BACKGROUND: Lopinavir/ritonavir is a common protease inhibitor (PI) used for second-line regimens in children. Several studies have shown higher plasma concentrations of antiretroviral agents in Thai adults than in Caucasians, suggesting that lower doses may be used.

METHODS: An open label study in 24 HIV-infected children between the age of 2 and 18 years, naive to PIs, randomized to receive either the WHO-recommended dose of lopinavir/ritonavir or a low dose (70% of the standard dose) twice daily in combination with zidovudine and lamivudine. A 12 h pharmacokinetic study was done at 4-6 weeks after starting treatment. Treatment outcomes were evaluated at week 48. The clinical trial number of the study is NCT00887120.
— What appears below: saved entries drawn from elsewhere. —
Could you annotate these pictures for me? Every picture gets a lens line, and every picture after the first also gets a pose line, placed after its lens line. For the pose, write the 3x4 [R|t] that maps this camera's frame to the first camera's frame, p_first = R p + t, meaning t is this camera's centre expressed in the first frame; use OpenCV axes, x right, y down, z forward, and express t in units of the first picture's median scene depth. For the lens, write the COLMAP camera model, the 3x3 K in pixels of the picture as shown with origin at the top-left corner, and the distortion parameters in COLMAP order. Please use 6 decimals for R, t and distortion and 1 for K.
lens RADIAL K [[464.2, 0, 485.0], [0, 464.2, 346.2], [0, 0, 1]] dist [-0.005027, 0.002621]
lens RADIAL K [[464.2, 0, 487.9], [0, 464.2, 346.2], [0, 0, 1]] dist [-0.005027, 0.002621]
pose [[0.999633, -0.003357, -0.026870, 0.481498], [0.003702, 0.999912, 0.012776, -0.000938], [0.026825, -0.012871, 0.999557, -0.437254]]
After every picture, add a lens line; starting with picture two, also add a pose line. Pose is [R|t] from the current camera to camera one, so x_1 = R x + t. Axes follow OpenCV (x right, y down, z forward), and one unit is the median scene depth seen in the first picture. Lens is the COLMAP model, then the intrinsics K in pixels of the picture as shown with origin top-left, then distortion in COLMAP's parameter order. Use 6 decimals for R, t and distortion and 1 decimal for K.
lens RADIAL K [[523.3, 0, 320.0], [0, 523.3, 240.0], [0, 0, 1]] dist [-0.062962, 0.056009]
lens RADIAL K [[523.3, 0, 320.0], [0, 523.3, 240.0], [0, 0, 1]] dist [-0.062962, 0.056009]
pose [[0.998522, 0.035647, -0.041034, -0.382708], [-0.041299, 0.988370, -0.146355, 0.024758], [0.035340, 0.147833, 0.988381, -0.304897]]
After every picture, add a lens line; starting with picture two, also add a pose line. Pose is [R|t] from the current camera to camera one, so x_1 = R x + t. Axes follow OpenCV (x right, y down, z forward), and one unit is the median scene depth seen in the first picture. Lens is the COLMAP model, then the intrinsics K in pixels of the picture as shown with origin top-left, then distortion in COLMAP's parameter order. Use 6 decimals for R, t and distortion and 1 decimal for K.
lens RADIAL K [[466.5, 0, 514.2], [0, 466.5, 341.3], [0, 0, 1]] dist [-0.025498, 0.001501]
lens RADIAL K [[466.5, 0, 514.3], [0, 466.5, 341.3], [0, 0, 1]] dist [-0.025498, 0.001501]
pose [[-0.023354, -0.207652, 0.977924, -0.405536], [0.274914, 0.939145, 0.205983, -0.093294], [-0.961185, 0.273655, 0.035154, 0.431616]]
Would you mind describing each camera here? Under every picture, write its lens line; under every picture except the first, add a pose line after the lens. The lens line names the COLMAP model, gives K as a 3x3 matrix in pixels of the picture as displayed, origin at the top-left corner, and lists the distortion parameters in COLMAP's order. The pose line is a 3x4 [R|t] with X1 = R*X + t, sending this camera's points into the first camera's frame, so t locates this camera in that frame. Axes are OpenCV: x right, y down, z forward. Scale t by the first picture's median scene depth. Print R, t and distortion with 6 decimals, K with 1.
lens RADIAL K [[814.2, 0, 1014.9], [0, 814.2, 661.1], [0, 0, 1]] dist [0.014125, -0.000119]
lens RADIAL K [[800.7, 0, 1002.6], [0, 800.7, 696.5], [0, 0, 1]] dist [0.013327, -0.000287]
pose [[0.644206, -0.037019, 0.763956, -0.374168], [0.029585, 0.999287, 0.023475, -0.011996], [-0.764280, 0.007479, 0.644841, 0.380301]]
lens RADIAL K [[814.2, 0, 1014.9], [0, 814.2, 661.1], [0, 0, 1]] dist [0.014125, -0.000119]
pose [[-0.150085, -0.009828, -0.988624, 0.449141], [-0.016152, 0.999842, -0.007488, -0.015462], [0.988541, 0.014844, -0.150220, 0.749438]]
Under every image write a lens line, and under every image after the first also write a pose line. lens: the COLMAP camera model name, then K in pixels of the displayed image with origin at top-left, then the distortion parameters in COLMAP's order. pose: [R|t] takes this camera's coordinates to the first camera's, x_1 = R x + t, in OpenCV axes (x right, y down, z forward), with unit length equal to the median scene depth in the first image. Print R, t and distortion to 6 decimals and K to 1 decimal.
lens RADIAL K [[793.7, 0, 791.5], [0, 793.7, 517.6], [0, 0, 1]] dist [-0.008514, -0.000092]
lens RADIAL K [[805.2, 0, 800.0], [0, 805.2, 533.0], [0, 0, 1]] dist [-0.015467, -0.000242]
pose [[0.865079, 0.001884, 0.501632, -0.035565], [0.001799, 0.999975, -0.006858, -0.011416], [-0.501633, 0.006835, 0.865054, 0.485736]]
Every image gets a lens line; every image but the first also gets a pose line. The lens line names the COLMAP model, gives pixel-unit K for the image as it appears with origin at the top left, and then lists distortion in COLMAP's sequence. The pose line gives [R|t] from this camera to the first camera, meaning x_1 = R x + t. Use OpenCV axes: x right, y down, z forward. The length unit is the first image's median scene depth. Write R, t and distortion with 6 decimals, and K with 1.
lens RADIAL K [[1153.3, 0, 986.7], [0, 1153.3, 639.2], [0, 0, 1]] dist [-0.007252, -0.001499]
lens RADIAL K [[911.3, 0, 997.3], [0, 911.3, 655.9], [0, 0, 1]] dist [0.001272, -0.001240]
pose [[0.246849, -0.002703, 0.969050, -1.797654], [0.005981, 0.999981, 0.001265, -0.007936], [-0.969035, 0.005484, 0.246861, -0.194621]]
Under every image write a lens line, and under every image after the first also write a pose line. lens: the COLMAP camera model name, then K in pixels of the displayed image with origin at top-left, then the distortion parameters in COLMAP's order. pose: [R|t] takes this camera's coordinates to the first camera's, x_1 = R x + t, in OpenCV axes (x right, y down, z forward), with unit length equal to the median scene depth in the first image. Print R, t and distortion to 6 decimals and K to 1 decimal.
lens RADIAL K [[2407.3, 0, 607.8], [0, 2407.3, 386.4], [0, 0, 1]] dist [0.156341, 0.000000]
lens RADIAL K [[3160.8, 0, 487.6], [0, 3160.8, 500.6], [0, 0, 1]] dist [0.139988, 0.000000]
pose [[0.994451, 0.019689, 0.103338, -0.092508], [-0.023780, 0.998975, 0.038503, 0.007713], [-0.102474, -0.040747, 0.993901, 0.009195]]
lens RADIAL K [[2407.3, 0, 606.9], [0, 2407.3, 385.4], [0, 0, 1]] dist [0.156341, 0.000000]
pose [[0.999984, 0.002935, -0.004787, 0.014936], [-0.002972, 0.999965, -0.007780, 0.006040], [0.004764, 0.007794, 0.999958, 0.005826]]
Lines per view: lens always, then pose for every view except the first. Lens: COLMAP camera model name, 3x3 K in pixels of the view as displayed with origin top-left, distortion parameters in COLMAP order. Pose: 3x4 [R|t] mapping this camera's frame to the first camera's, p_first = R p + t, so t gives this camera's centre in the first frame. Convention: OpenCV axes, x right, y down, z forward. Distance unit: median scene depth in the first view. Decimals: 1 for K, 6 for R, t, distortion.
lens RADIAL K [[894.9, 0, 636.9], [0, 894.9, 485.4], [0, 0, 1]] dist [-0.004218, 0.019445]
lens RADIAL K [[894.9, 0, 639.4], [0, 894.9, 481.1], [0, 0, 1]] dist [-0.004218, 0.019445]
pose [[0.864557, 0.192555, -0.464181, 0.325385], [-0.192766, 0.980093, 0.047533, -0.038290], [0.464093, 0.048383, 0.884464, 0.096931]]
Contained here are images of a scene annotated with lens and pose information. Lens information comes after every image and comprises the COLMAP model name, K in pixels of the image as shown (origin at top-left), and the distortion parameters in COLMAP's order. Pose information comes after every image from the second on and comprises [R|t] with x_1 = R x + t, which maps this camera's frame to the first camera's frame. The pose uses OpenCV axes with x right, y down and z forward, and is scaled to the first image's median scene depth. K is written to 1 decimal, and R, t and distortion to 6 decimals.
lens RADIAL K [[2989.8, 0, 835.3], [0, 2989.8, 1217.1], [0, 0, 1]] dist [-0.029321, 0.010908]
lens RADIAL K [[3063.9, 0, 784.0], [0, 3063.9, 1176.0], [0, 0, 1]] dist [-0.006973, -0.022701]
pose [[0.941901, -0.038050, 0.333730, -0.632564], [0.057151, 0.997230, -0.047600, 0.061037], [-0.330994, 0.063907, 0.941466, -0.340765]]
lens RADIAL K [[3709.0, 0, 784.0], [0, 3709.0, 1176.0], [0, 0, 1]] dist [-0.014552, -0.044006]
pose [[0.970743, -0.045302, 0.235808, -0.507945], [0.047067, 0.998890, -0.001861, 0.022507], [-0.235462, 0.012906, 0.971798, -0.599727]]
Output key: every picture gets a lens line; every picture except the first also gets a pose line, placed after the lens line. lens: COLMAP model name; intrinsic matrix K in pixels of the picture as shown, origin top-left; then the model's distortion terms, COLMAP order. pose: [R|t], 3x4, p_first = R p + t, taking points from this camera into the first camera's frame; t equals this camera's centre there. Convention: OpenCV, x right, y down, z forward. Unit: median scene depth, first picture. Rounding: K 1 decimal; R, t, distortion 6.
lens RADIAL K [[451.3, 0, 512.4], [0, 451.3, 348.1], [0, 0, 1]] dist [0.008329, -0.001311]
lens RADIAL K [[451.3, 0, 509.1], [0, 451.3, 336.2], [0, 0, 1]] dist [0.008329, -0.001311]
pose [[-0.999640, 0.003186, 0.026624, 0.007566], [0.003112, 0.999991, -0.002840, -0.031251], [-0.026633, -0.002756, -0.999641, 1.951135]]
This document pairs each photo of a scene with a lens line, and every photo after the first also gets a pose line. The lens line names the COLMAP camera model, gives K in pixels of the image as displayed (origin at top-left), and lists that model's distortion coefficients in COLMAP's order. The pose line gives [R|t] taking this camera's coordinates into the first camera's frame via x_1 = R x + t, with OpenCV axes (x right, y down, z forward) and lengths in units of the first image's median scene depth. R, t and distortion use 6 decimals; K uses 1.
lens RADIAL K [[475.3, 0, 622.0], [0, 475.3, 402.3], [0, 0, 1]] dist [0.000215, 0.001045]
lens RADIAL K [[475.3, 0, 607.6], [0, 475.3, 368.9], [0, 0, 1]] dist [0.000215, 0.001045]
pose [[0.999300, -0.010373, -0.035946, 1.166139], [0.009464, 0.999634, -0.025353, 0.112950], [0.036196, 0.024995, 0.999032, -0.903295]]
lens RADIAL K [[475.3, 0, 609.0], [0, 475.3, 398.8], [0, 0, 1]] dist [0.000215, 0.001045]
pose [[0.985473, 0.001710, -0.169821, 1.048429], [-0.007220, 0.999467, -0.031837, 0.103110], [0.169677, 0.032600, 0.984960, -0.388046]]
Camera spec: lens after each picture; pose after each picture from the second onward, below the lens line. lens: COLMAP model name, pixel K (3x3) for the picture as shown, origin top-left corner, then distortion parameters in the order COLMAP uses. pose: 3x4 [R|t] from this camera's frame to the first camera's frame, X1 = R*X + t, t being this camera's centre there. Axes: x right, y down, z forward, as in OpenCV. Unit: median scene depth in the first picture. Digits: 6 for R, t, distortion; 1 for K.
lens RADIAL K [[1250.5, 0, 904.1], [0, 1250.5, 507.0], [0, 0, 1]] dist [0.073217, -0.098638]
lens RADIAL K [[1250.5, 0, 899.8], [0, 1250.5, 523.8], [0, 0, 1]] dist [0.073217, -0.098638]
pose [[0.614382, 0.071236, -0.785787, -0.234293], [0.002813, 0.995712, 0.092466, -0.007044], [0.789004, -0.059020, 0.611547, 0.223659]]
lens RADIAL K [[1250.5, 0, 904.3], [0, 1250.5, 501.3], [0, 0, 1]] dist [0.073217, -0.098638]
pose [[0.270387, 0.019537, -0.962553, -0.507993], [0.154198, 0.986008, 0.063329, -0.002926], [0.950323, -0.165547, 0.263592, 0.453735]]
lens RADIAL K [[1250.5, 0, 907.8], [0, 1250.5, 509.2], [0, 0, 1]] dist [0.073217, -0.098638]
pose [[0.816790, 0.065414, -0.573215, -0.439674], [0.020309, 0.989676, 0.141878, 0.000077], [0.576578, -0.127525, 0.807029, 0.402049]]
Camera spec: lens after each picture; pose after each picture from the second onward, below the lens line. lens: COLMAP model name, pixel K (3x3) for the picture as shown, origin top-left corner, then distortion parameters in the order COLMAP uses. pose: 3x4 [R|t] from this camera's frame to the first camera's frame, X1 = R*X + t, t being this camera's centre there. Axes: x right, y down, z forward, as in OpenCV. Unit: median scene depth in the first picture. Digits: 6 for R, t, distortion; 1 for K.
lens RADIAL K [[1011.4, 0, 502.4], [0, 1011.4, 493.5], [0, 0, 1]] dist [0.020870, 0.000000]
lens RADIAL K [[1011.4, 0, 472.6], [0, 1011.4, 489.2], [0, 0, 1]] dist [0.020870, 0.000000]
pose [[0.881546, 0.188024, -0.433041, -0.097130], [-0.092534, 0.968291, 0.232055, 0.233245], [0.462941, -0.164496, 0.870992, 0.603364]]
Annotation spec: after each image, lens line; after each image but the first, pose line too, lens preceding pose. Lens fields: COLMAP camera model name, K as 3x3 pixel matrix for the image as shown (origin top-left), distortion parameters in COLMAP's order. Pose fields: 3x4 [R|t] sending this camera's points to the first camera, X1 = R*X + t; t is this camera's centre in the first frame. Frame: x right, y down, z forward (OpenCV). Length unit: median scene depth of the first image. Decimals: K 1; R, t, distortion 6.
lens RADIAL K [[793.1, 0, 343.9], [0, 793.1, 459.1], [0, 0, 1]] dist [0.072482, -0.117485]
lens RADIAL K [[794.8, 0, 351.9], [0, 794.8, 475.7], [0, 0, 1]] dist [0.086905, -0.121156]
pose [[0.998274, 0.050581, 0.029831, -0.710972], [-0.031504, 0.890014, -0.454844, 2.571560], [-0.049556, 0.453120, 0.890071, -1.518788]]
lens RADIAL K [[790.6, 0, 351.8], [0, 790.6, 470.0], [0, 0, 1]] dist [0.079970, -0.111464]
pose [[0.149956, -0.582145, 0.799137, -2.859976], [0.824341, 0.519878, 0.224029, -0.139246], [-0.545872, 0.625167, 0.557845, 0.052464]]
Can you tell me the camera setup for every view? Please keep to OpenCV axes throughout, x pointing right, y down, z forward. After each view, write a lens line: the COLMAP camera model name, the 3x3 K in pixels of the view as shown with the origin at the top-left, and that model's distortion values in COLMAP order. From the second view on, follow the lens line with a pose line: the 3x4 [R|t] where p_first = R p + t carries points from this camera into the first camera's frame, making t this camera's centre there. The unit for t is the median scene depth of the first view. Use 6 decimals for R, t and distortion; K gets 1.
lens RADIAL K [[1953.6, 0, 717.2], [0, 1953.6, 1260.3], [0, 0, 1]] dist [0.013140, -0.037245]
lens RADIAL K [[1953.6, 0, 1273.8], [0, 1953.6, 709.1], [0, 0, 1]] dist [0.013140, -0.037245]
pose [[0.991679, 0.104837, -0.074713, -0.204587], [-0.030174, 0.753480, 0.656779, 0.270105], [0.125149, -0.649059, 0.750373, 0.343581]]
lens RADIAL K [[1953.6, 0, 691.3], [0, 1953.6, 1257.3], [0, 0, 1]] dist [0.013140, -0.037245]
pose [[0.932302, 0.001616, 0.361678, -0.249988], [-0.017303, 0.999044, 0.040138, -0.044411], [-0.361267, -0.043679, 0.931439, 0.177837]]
RESULTS: The medians [interquartile ranges (IQRs)] of age, body surface area, percentage CD4 and plasma HIV RNA were 9.5 years (7.0-12.3), 0.9 m(2) (0.8-1.1), 17% (11%-24%) and 4.6 log(10) copies/mL (4.1-4.9), respectively. The median (IQR) lopinavir dose was 279 mg/m(2)/dose (263-294) and 194 mg/m(2)/dose (176-206) in the standard and low-dose arms, respectively. Median (IQR) AUC(0-12) and C(trough) of lopinavir were 117.6 mg.h/L (74.0-128.5) and 4.9 mg/L (2.7-8.0) for the standard arm and 83.8 mg.h/L (56.0-112.9) and 3.4 mg/L (2.7-5.4) for the low-dose arm. One child in the low-dose arm had a lopinavir pre-dose level of <1.0 mg/L. At week 48, the median percentage CD4 was 22% (15%-28%) and 27% (21%-31%) in the standard and low-dose arms, respectively, while 50% and 83% of children had HIV RNA <50 copies/mL, respectively (P = 0.19).

CONCLUSIONS: Low-dose lopinavir displayed adequate pharmacokinetic parameters and good efficacy as compared with standard-dose lopinavir in Thai children. A larger study to investigate the efficacy of low-dose lopinavir is warranted.